7. The electrolytic processing method according to claim 6, wherein the heterocyclic compound is a nitrogen-containing heterocyclic compound selected from benzotriazole, pyrrole, 3-(2-thienyl)-1-pyrazole, 2-butyl imidazole, 6-thioguanine, and trithiocyanuric acid.

8. The electrolytic processing method according to claim 1, wherein a barrier layer of tantalum, titanium, tungsten, ruthenium or a compound thereof is formed in the surface of the substrate, and the substrate surface is processed by electrolytic processing.

9. An electrolytic processing apparatus comprising:

a substrate holder for holding a substrate;

a processing tool having a processing face for carrying out electrolytic processing of a surface of the substrate;

a power source for applying a voltage between the surface of the substrate and the processing tool; and

an electrolytic cell for holding an electrolytic solution comprising an organic solvent and an electrolyte dissolved into the organic solvent, and bringing the surface of the substrate and the processing face of the processing tool into contact with the electrolytic solution.

10. The electrolytic processing apparatus according to claim 9, wherein the electrolyte is hexafluorophosphate ion.

11. The electrolytic processing apparatus according to claim 9 further comprising a controller for adjusting an electric potential applied to the surface of the substrate.

12. An electrolytic processing method comprising:

bringing a surface of a substrate having a tantalum film into contact with an electrolytic solution comprising an organic solvent and an electrolyte dissolved into the organic solvent; and

applying an electric potential to the surface of the substrate to carry out electrolytic processing of the substrate surface;

wherein the electrolytic solution contains at least one of lithium hexafluorophosphate, lithium tetrafluoroborate, tetraethyl ammonium tetrafluoroborate, tetra-n-butyl ammonium tetrafluoroborate, tetraethyl ammonium perchlorate, and tetra-n-butyl ammonium bromate.

13. The electrolytic processing method according to claim 2, wherein the electrolytic solution contains at least one of fluoride ion, chloride ion, bromide ion, iodide ion, hexafluorophosphate ion, tetrafluoroborate ion, and hexafluoroarsenic ion.

14. The electrolytic processing method according to claim 2, wherein the organic solvent is at least one of propylene carbonate, ethylene carbonate, and dimethyl sulfoxide.

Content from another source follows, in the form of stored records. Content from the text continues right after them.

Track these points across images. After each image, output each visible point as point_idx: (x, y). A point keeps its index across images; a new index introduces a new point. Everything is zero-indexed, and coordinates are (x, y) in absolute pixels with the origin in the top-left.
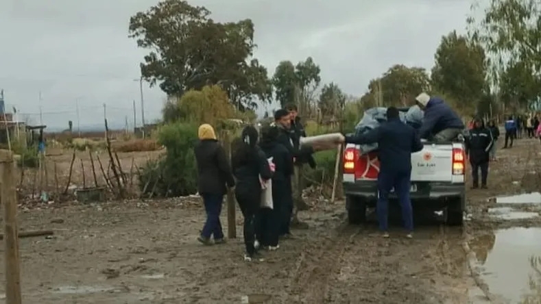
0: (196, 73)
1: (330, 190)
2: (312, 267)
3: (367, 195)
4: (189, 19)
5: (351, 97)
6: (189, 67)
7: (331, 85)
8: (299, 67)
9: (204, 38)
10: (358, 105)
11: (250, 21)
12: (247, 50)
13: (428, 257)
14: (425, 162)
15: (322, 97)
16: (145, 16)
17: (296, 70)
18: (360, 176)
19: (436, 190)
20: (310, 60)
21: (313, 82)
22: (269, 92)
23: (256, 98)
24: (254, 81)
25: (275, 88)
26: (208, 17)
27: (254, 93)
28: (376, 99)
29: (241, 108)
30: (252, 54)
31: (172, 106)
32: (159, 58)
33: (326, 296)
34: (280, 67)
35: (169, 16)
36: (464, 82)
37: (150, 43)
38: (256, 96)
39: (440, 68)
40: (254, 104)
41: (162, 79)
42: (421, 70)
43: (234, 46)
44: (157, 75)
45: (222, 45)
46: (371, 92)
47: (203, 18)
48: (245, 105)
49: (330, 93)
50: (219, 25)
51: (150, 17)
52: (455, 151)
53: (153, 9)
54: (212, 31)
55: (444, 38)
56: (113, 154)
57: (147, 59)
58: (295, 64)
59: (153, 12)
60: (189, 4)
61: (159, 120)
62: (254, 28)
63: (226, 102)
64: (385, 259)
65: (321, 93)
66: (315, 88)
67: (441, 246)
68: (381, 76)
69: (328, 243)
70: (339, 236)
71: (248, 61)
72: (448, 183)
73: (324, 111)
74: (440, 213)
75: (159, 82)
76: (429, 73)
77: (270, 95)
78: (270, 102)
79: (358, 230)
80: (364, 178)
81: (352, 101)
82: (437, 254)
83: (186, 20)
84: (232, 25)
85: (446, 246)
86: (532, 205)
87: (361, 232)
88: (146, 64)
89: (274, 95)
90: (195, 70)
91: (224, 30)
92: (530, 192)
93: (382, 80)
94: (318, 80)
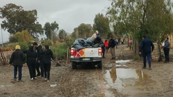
0: (19, 26)
1: (66, 61)
2: (64, 79)
3: (77, 61)
4: (16, 10)
5: (69, 33)
6: (17, 25)
7: (62, 30)
8: (52, 24)
9: (21, 15)
10: (71, 36)
11: (36, 10)
12: (35, 19)
13: (93, 76)
14: (92, 52)
15: (60, 33)
16: (2, 9)
17: (51, 25)
18: (75, 56)
19: (94, 60)
20: (55, 22)
21: (56, 29)
22: (43, 32)
23: (38, 34)
24: (37, 29)
25: (44, 31)
26: (22, 9)
27: (38, 32)
28: (76, 34)
29: (34, 37)
30: (37, 20)
31: (12, 37)
32: (7, 22)
33: (69, 84)
34: (45, 24)
35: (10, 9)
36: (103, 28)
37: (4, 17)
38: (39, 33)
39: (95, 24)
40: (38, 36)
41: (8, 28)
42: (89, 25)
43: (31, 18)
44: (6, 27)
45: (27, 18)
46: (75, 32)
47: (21, 9)
48: (35, 36)
49: (62, 32)
50: (26, 11)
51: (3, 9)
52: (99, 49)
53: (4, 6)
54: (24, 13)
55: (96, 15)
56: (2, 52)
57: (3, 22)
58: (50, 23)
59: (4, 7)
60: (16, 5)
61: (8, 42)
62: (37, 12)
63: (29, 36)
64: (83, 77)
65: (59, 32)
66: (57, 31)
67: (96, 73)
68: (78, 27)
69: (68, 73)
70: (70, 72)
71: (36, 23)
72: (98, 58)
73: (60, 38)
74: (96, 66)
75: (7, 29)
76: (92, 26)
77: (43, 33)
78: (43, 35)
79: (75, 70)
80: (76, 57)
81: (69, 34)
82: (95, 75)
83: (15, 10)
84: (30, 11)
85: (97, 73)
86: (120, 63)
87: (76, 71)
88: (3, 24)
89: (44, 33)
90: (19, 25)
91: (28, 13)
92: (120, 60)
93: (78, 28)
94: (58, 28)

15. The electrolytic processing method according to claim 2, wherein the electrolyte is at least one of lithium hexafluorophosphate, tetrabutyl ammonium hexafluorophosphate, tetramethyl ammonium hexafluorophosphate, tetrabutyl ammonium hexafluorophosphate, ammonium tetrafluoroborate, and lithium tetrafluoroborate.

16. The electrolytic processing method according to claim 2, wherein the electrolytic solution further comprises at least one heterocyclic compound having a triazole ring, a pyrrole ring, a pyrazole ring, a thiazole ring, or an imidazole ring.

17. The electrolytic processing method according to claim 2, wherein a barrier layer of tantalum, titanium, tungsten, ruthenium or a compound thereof is formed in the surface of the substrate, and the substrate surface is processed by electrolytic processing.

18. The electrolytic processing apparatus according to claim 10 further comprising a controller for adjusting an electric potential applied to the surface of the substrate.